An army trooper looks on, while manning a checkpoint in Sanaa August 5, 2013. (Photo: Reuters)
The United States said Friday it would reopen all of the embassies it shut this week except the one in Yemen, after re-assessing the Al-Qaeda threat.
State Department spokeswoman Jen Psaki said Washington would also keep its consulate in the Pakistani city of Lahore closed, after pulling out staff on Thursday.
The United States had closed some two dozen embassies and consulates since August 4 after reported intelligence intercepts from Al-Qaeda suggested an attack was imminent.
The closures affected virtually all of the Arab world and were eventually extended to include parts of sub-Saharan Africa.
Psaki said that 18 of the 19 embassies and consulates subject to the week-long closure would reopen on Sunday, a working day in most Muslim-majority countries.
"Our embassy in Sanaa, Yemen, will remain closed because of ongoing concerns about a threat stream indicating the potential for terrorist attacks emanating from Al-Qaeda in the Arabian Peninsula," Psaki said.

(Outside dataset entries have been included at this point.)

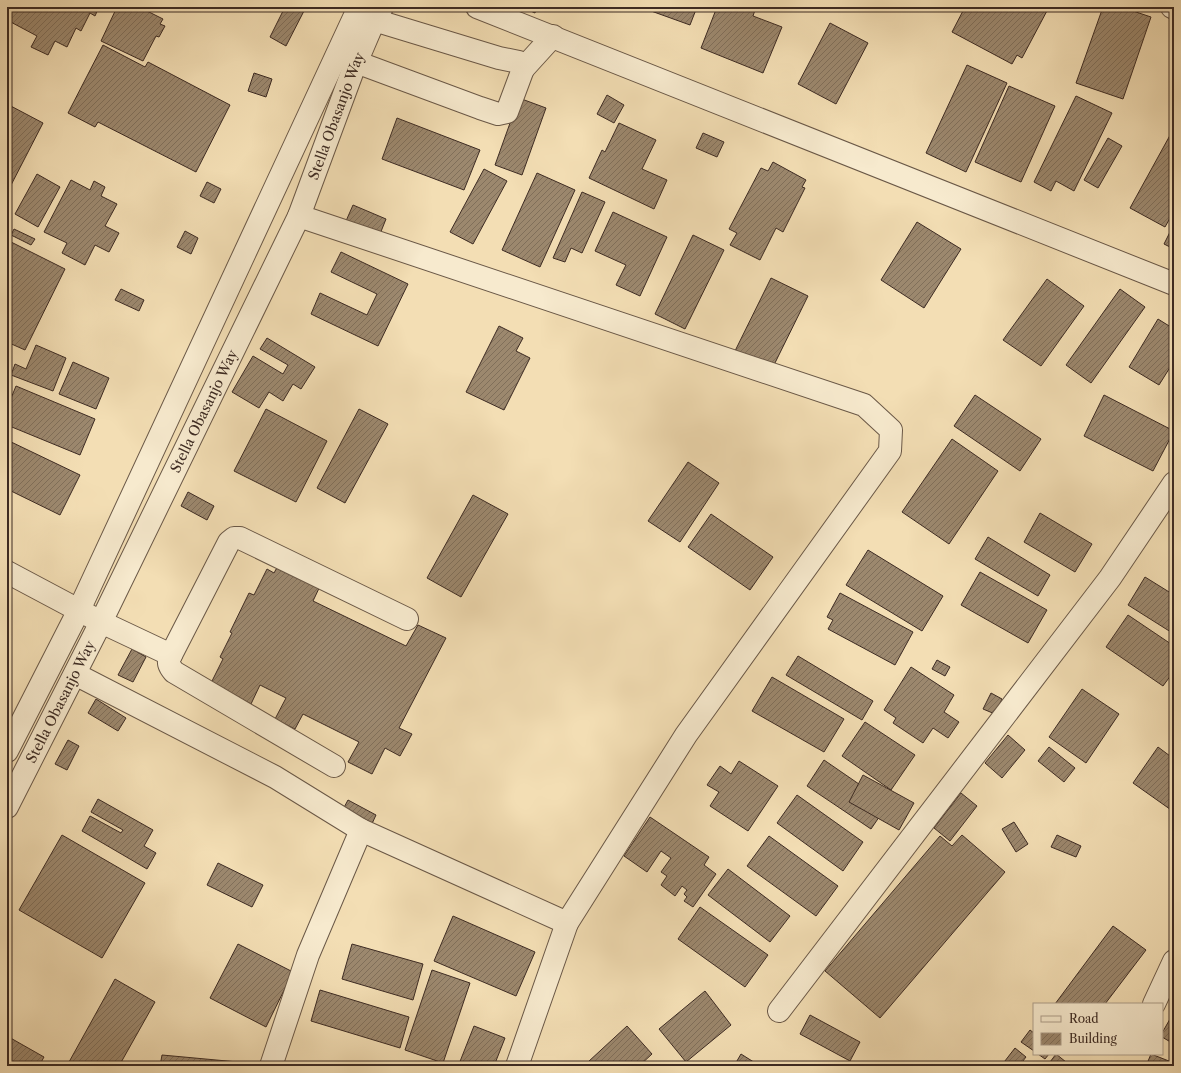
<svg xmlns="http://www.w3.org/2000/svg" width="1181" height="1073" font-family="'Libre Caslon Text',serif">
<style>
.building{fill:url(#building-hatch);stroke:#3d2b23}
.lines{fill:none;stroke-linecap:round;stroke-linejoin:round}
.minor-casing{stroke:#6a5847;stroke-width:24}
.minor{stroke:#f7eace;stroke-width:22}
.labels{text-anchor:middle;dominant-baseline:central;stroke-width:3.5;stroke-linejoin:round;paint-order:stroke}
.street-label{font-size:14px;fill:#3d2b23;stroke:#f7eace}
</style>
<defs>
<pattern id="building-hatch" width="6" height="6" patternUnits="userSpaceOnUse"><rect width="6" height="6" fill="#9c886e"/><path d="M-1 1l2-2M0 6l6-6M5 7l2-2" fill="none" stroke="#806f5a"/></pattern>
</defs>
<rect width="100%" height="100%" fill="#f3deb4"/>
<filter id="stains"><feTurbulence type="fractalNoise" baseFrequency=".005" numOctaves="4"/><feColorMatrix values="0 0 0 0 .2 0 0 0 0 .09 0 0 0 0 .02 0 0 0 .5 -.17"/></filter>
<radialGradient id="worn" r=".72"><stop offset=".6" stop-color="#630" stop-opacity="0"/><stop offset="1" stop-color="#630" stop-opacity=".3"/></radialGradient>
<!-- building -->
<g class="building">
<polygon points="12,7 26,7 31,10 33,7 99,7 95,16 90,13 81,31 76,28 67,47 55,41 48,55 31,47 37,36 7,20"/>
<polygon points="117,7 144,7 143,9 163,19 160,24 165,26 159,37 156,36 143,61 101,41"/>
<polygon points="285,7 306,7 286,46 270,37"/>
<polygon points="522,7 537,7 535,13"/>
<polygon points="640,7 697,7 690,25"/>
<polygon points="717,7 756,7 753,16 782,27 763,73 701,48"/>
<polygon points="965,7 1049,7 1022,58 1017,55 1012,64 952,32"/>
<polygon points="1103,7 1121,7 1151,17 1123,99 1076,83"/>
<polygon points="830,23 868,43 836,104 798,84"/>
<polygon points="103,45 145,67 148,62 230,105 196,172 98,122 95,127 68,113"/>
<polygon points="967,65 1007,83 966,172 926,153"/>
<polygon points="254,73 272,79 266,97 248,91"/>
<polygon points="1009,86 1055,106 1021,182 975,162"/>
<polygon points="607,95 624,105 614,123 597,114"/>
<polygon points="1076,96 1112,113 1074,191 1056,181 1051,191 1034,182"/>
<polygon points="519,98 546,108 522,175 495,165"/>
<polygon points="7,104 43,123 9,189 7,187"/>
<polygon points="397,118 480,150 464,190 382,159"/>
<polygon points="619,123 656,140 642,169 667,180 654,209 589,178 602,150 605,152"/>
<polygon points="1174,128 1174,211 1165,227 1130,208"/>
<polygon points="703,133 724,142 717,157 696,148"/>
<polygon points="1108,138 1122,146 1098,188 1084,180"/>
<polygon points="773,162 806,180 802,187 805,188 783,232 776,228 760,260 730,245 737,233 729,229 761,168 768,171"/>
<polygon points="484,169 507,181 473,244 450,232"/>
<polygon points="537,173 575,190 540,267 502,250"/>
<polygon points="37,174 60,187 38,227 15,214"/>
<polygon points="71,180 90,190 94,181 105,187 101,196 117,204 105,226 119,233 109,252 95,245 85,265 62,253 67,243 44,232"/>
<polygon points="207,182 221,189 214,203 200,196"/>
<polygon points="582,192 605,202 582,253 571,248 565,262 553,258"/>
<polygon points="353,205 386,219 380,234 346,221"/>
<polygon points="613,212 667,237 640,296 616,285 626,265 595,251"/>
<polygon points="917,222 961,249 924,308 881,280"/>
<polygon points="1174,224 1174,249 1164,244"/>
<polygon points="14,229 35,239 31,245 11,235"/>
<polygon points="185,231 198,238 191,254 177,247"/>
<polygon points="693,235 724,250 685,329 655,314"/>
<polygon points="7,240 65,269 25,350 7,342"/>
<polygon points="341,252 408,284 378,346 311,314 320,293 367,315 377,294 331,272"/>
<polygon points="771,278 808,296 771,371 734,353"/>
<polygon points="1047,279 1084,306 1041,366 1003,340"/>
<polygon points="121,289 144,300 139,311 115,300"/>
<polygon points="1120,289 1145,307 1091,383 1066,365"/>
<polygon points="1158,319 1174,329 1174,361 1159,385 1129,367"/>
<polygon points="499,326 523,338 516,351 530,358 504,410 466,392"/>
<polygon points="267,338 315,367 301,389 293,384 283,401 269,392 259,408 232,392 253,356 283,374 288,365 260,349"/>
<polygon points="36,345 66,358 53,391 11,375 15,364 26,369"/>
<polygon points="73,362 109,378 96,409 59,394"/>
<polygon points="16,386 95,419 80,455 7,425 7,408"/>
<polygon points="975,395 1041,439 1020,471 954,426"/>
<polygon points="1104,395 1174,431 1153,471 1084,436"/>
<polygon points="266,409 327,441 296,502 234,471"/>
<polygon points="359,409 388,424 345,503 317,488"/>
<polygon points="952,439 998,471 949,544 902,512"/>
<polygon points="7,440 80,475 60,515 7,489"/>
<polygon points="688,462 719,483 680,542 648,521"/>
<polygon points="188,492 214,506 207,520 181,506"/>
<polygon points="473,495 508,514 461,597 427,578"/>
<polygon points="1040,513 1092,544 1075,572 1024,542"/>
<polygon points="711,514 773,557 750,590 688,547"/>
<polygon points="988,537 1050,575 1038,596 975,559"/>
<polygon points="868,550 943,596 922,631 846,585"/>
<polygon points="280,562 322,582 313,601 406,646 418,625 446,638 399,728 412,734 400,756 385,748 372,774 348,762 359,742 303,714 295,729 275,719 286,698 260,685 251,704 211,683 223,659 220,657 232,633 230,632 249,593 254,595 267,569 274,573"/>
<polygon points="980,572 1047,610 1028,643 961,605"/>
<polygon points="1145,577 1174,595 1174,634 1128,605"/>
<polygon points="840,593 913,632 895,665 828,629 833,620 827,617"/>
<polygon points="1128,615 1174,646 1174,671 1163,686 1106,647"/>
<polygon points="132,649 146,657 133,682 118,675"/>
<polygon points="798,656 873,701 862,720 786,675"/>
<polygon points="937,660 950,667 945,676 932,669"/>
<polygon points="911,667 954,695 944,712 959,722 948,738 933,728 923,743 893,723 896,718 884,710"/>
<polygon points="772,677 844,719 824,752 752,711"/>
<polygon points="1082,689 1119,714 1086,763 1049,737"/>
<polygon points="991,693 1002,699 995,714 983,709"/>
<polygon points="96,699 126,718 118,731 88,713"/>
<polygon points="865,722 915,755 891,790 842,756"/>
<polygon points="1008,735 1025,750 1002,778 985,763"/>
<polygon points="68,740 79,746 67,770 55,764"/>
<polygon points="1049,747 1075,768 1064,782 1038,761"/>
<polygon points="1158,747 1174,759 1174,812 1133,783"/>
<polygon points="824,760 888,804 871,829 807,786"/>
<polygon points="739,761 778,786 748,831 710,806 719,792 707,785 720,766 731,774"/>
<polygon points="863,775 914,803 899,830 849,802"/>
<polygon points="961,793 977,806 950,841 934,828"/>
<polygon points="797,795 863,842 843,871 777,823"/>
<polygon points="98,799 153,830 144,846 156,853 147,869 82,831 90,816 121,833 123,830 91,812"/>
<polygon points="348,800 376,815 370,828 341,813"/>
<polygon points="650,817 709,857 704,865 716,874 693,907 684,901 687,897 684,894 687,890 682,886 675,896 661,885 667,876 661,872 671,858 661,851 647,872 624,856"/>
<polygon points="1014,822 1028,844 1016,852 1002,829"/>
<polygon points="62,835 145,883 102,958 19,910"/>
<polygon points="962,835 1005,872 880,1018 825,971 940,836 952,846"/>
<polygon points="1057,835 1081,846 1076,857 1051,847"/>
<polygon points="769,836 838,886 816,916 747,866"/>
<polygon points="218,863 263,885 252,907 207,885"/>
<polygon points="728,869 790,916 770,942 708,895"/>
<polygon points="700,907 768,955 745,987 678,939"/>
<polygon points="453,916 535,952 516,996 434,961"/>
<polygon points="1113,926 1146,950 1105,1004 1055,1004"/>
<polygon points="238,944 293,972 266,1027 210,998"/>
<polygon points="352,944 423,964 413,1000 342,979"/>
<polygon points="432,970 470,983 443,1063 405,1050"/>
<polygon points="115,979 155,1002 119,1066 77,1066 69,1062"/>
<polygon points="320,990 409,1017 400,1048 311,1021"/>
<polygon points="705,991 731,1025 686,1062 659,1029"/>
<polygon points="1174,1012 1174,1044 1162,1037 1162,1033"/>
<polygon points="810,1015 860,1042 850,1061 800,1034"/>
<polygon points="474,1026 505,1038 494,1066 463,1066 459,1064"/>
<polygon points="627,1026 652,1054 639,1066 592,1066 588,1062"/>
<polygon points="1030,1030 1034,1033 1034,1051 1021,1042"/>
<polygon points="7,1036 44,1057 39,1066 7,1066"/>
<polygon points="1015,1048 1026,1057 1019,1066 1001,1066"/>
<polygon points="741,1054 760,1066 734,1066"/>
<polygon points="1038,1054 1049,1054 1045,1059"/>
<polygon points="1056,1054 1071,1066 1047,1066"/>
<polygon points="1151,1054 1174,1063 1174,1066 1146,1066"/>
<polygon points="162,1055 238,1062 238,1066 160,1066"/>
</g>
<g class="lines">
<!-- minor casing -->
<g class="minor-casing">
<g id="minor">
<polyline points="477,7 1174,284"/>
<polyline points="1172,7 1174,8"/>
<polyline points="356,62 480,108 498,114 507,112 523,69 519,62 499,58 374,20"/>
<polyline points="523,69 553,36"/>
<polyline points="7,572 101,622 171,655"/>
<polyline points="75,674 275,777 361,830 567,923 686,735 890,451 891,430 864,405 299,216"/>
<polyline points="7,751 79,610 359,7"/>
<path d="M 334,766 L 174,672 C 169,666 167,662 171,655 L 229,542 L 234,538 L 240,538 L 407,619"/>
<path id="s1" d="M 7,807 L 101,622 L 299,216 L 356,62 C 365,44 371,24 382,7"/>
<polyline points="1154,1004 1174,961"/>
<polyline points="779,1011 1110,578 1174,483"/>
<polyline points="271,1066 308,955 361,830"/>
<polyline points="517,1066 567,923"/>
</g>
</g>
<!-- minor -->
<use href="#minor" class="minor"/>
</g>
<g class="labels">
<!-- street labels -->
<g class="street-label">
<text stroke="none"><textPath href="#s1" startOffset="766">Stella Obasanjo Way</textPath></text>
<text stroke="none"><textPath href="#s1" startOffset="442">Stella Obasanjo Way</textPath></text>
<text stroke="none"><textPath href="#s1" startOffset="118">Stella Obasanjo Way</textPath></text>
</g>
</g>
<!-- margin -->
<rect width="1181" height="1073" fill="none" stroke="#f3deb4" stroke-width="24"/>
<rect x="8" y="8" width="1165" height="1057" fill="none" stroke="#3d2b23" stroke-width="2"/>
<rect x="12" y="12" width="1157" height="1049" fill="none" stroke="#3d2b23"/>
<!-- legend -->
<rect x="1033" y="1003" width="130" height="52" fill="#f7eace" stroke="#ad9e8a"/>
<rect x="1041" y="1016" width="20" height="6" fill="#f7eace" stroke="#ad9e8a"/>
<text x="1069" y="1023" font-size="12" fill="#3d2b23">Road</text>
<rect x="1041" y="1033" width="20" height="12" fill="url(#building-hatch)" stroke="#ad9e8a"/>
<text x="1069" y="1043" font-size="12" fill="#3d2b23">Building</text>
<rect width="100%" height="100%" filter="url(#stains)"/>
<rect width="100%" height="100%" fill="url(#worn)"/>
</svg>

"Our consulate in Lahore, Pakistan, which closed due to a separate credible threat to that facility, will also remain closed," she added.
Psaki said the United States would keep monitoring threats in Sanaa and Lahore as it decides when to reopen the missions.
President Barack Obama, speaking earlier Friday at a news conference, said that the United States was trying to strengthen countries' capacity to fight local branches of Al-Qaeda.
"This tightly organized and relatively centralized Al-Qaeda that attacked us on 9/11 has been broken apart," Obama said. "And it is very weak and does not have a lot of operational capacity."
But Obama pointed to dangers of Al-Qaeda in the Arabian Peninsula, a unit of the extremist group that effectively controls parts of Yemen.
"We still have these regional organizations like AQAP that can pose a threat," he said.
Regional militants can "drive, potentially, a truck bomb into an embassy wall and can kill some people," Obama added.
"That requires us, then, to make sure that we have a strategy that is strengthening those partners so that they've got their own capacity to deal with what are potentially manageable, regional threats if these countries are a little bit stronger," he said.
Obama met last week at the White House with Yemeni President Abdrabuh Mansur Hadi and praised him for his cooperation with the United States against Al-Qaeda.
At least 12 suspected AQAP militants were killed in three separate drone strikes in Yemen on Thursday.
The Wall Street Journal cited an anonymous US official as saying the leader of AQAP, Nasser al-Wuhayshi, masterminded a plot that sparked the global alert.
Al-Wuhayshi, one of a number of Al Qaeda suspects who broke out of a jail in Yemen in 2006, has been linked to a 2008 attack on the US embassy in Sanaa.
The Obama administration chose to close the embassies last week after facing criticism at home over the deaths of four diplomats, including ambassador Chris Stevens, in an attack by Islamist extremists on the US consulate in Benghazi, Libya.
The threat was also reported at a time when many US lawmakers are questioning the need for pervasive government surveillance on its citizens' communications.
Obama called his news conference Friday to announce reforms to increase the transparency of intelligence operations.